# Cimarron FB Door Flange Mod



## scott in kc (Feb 16, 2006)

I noted in some pix in a recent thread that Ranger72 also has a Cimarron Deluxe. We've exchanged pm's RE our common cooker. He thought my firebox door mod might be interesting to the group, and suggested I put pix in a thread. Normally I would consider the Cimarron to be a wood smoker, but did this mod to facilitate better control for doing a modified Minion method burn that gives me 3hr unattended burns so posted in the charcoal section (Jeff feel free to move this if need be)
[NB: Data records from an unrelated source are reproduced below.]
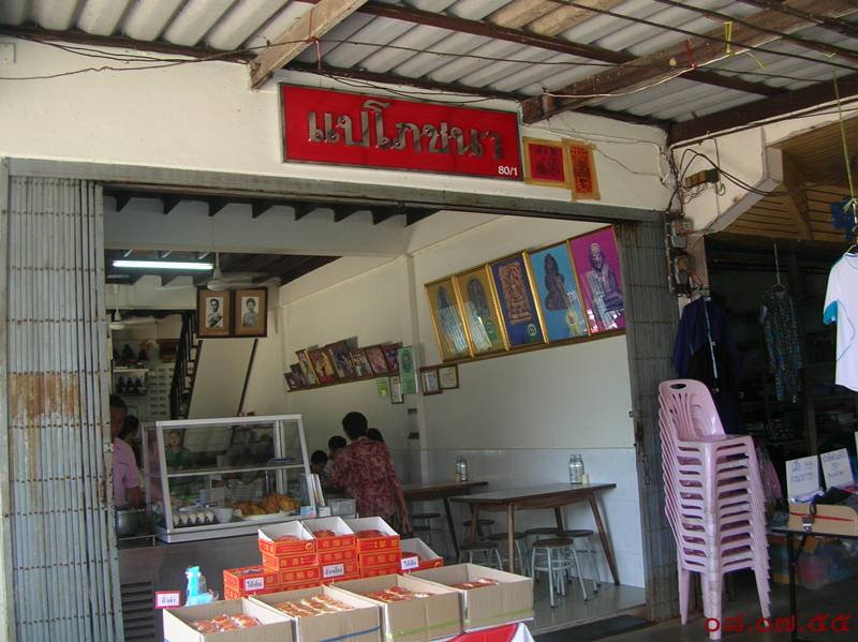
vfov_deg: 40.7
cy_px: 321
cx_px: 429
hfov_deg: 52.7
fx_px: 867
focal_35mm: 35
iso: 50
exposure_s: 1/30
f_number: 2.8
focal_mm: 5.8
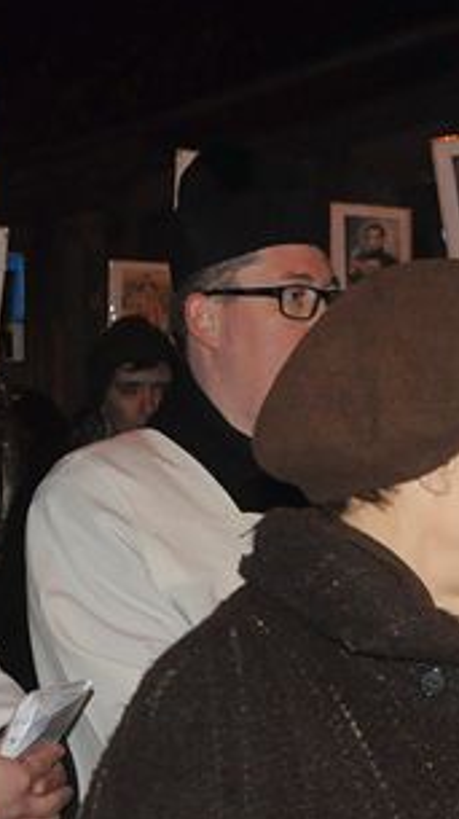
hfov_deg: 10.8
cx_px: 591
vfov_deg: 19.4
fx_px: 2374
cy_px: 665
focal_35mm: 109
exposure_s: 1/60
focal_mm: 25
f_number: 5
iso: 2000
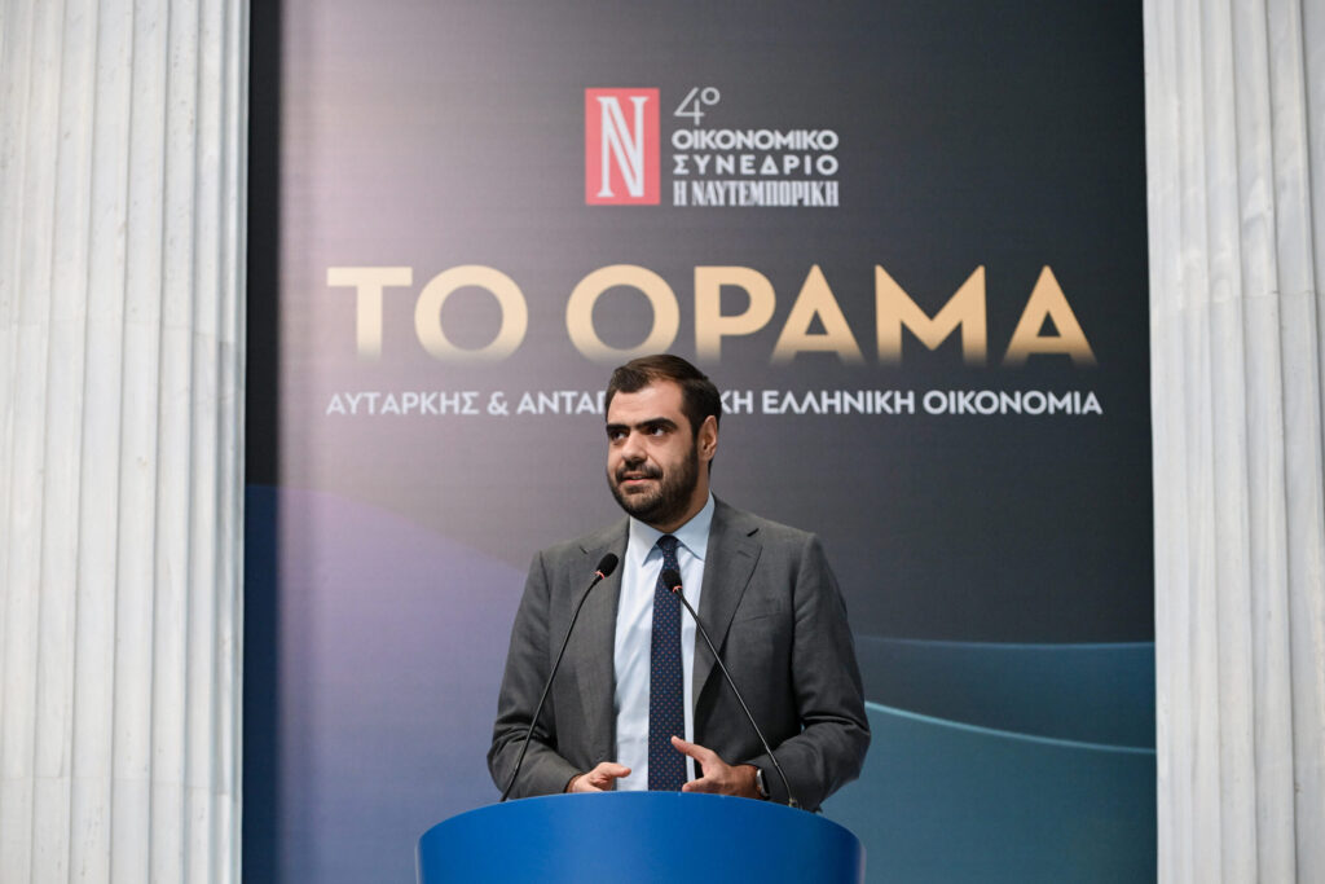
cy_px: 442
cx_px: 662
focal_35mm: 120
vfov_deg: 11.4
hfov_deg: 17.1
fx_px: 4417
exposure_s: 1/250
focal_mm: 120
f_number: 3.5
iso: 5000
Got the idea for my modified Minion method burn from the TeddybearBBQ site a while back, tried it in my cooker and it worked ok, but the poor fit of the firebox door didn't give the necessary oxygen control to get the maximum benefit of this method.


----------



## scott in kc (Feb 16, 2006)

I cleaned all the sawdust out of my tablesaw, installed a metal cutting abrasive blade and used some flat stock to make a flange to seal up the door. Works like a champ now, has been in place over a year and is holding up great.
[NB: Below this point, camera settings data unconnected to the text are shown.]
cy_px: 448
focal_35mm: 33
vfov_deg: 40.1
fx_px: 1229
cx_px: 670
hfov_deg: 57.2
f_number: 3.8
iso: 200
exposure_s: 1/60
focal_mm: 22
To start my burn, I light up enough briq in a chimney to fill a 3# coffee can. While the coals get going, I put a 3# coffee can with both ends removed in the firebox right next to the smokebox. I then take another chimney of unlit briq and arrange it between the can and the firebox door along with 6 or 8  2"x 2" x 2" chunks of wood. 
When the coals are hot, I dump them into the can (to keep the lit material contained in one area) then remove the can. I add a chunk or 3 on top of the lit coals to get the pit up to temp a little faster. Once it hits about 175, I begin dialing the damper down to keep the fire under control. It eases on up to 225 and will stay there for almost 3 hours on the first load. 
When the initial load of fuel begins to dwindle, I push all the coals back up near the smokebox, add another chimney measure of briq, along with another 6 or 8 chunks and begin the process again. These subsequent additions run a full 3 hrs dead on 225 maybe 30 mins longer in warm weather.


----------



## Dutch (Feb 20, 2006)

Nice Mod you did there Scott and good pics too. Thanks for sharing!.


----------



## john c (Sep 30, 2007)

That looks great, why don t you make up a few sets and sell to your fellow Cimarron owners.
I just got one last week and haven t shut it off yet.
I did find that the Brinkmann people were asleep at the wheel. Mine had the Gas  regulator on backwards, some of the connections were loose and the gas controls were mounted upside down. The side burner was so out of shape I had to bend it with a large bar so that a pot could sit on it. I do find that the fire box has air gaps.
Does it make that big a differeance when sealed tightly?
Friend from the North  John C.


----------



## john c (Oct 8, 2007)

That looks really good. Do you find a real differance ? I just got my Cimarron 2 weeks ago and your're right about the sloppy fit.


----------



## deejaydebi (Oct 8, 2007)

I might try that on my sunglow it leaks too and the damp is real tiny.

Thanks Scott!


----------